→ **DESCRIPTION OF THE TASK**
Keep the images out while you retype all of the data exactly.

→ **SUPPLIED DATA**
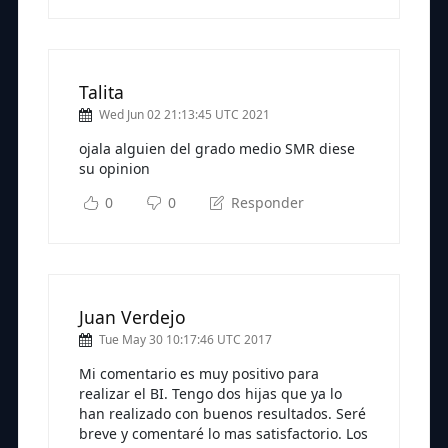
Talita
Wed Jun 02 21:13:45 UTC 2021
ojala alguien del grado medio SMR diese
su opinion
0
0
Responder
Juan Verdejo
Tue May 30 10:17:46 UTC 2017
Mi comentario es muy positivo para
realizar el BI. Tengo dos hijas que ya lo
han realizado con buenos resultados. Seré
breve y comentaré lo mas satisfactorio. Los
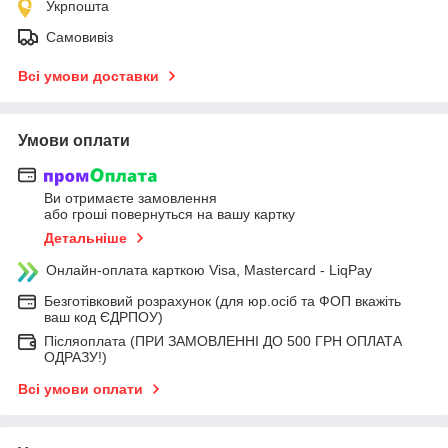
Укрпошта
Самовивіз
Всі умови доставки
Умови оплати
Ви отримаєте замовлення
або гроші повернуться на вашу картку
Детальніше
Онлайн-оплата карткою Visa, Mastercard - LiqPay
Безготівковий розрахунок (для юр.осіб та ФОП вкажіть
ваш код ЄДРПОУ)
Післяоплата (ПРИ ЗАМОВЛЕННІ ДО 500 ГРН ОПЛАТА
ОДРАЗУ!)
Всі умови оплати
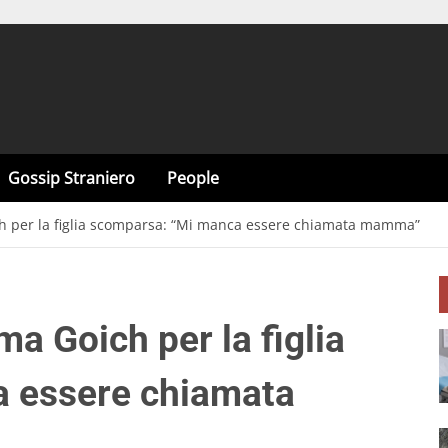
Gossip Straniero
People
ich per la figlia scomparsa: “Mi manca essere chiamata mamma”
lma Goich per la figlia
 essere chiamata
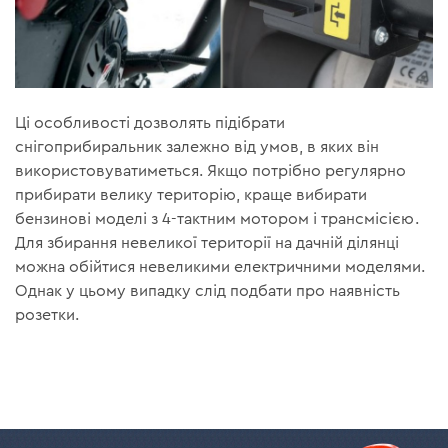
Ці особливості дозволять підібрати
снігоприбиральник залежно від умов, в яких він
використовуватиметься. Якщо потрібно регулярно
прибирати велику територію, краще вибирати
бензинові моделі з 4-тактним мотором і трансмісією.
Для збирання невеликої території на дачній ділянці
можна обійтися невеликими електричними моделями.
Однак у цьому випадку слід подбати про наявність
розетки.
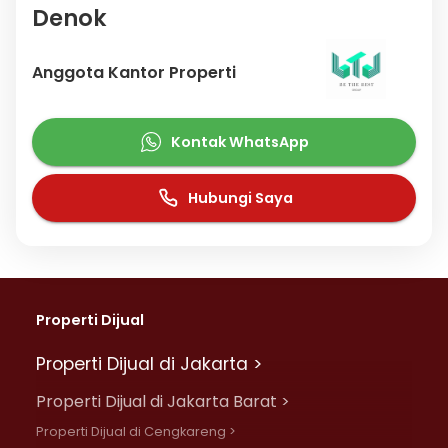
Denok
Anggota Kantor Properti
Kontak WhatsApp
Hubungi Saya
Properti Dijual
Properti Dijual di Jakarta >
Properti Dijual di Jakarta Barat >
Properti Dijual di Cengkareng >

→ **RESPONSE TO THE TASK**
Talita
Wed Jun 02 21:13:45 UTC 2021
ojala alguien del grado medio SMR diese
su opinion
0
0
Responder
Juan Verdejo
Tue May 30 10:17:46 UTC 2017
Mi comentario es muy positivo para
realizar el BI. Tengo dos hijas que ya lo
han realizado con buenos resultados. Seré
breve y comentaré lo mas satisfactorio. Los
Укрпошта
Самовивіз
Всі умови доставки
Умови оплати
Ви отримаєте замовлення
або гроші повернуться на вашу картку
Детальніше
Онлайн-оплата карткою Visa, Mastercard - LiqPay
Безготівковий розрахунок (для юр.осіб та ФОП вкажіть
ваш код ЄДРПОУ)
Післяоплата (ПРИ ЗАМОВЛЕННІ ДО 500 ГРН ОПЛАТА
ОДРАЗУ!)
Всі умови оплати
Gossip Straniero
People
ich per la figlia scomparsa: “Mi manca essere chiamata mamma”
lma Goich per la figlia
 essere chiamata
Ці особливості дозволять підібрати
снігоприбиральник залежно від умов, в яких він
використовуватиметься. Якщо потрібно регулярно
прибирати велику територію, краще вибирати
бензинові моделі з 4-тактним мотором і трансмісією.
Для збирання невеликої території на дачній ділянці
можна обійтися невеликими електричними моделями.
Однак у цьому випадку слід подбати про наявність
розетки.
Denok
Anggota Kantor Properti
Kontak WhatsApp
Hubungi Saya
Properti Dijual
Properti Dijual di Jakarta >
Properti Dijual di Jakarta Barat >
Properti Dijual di Cengkareng >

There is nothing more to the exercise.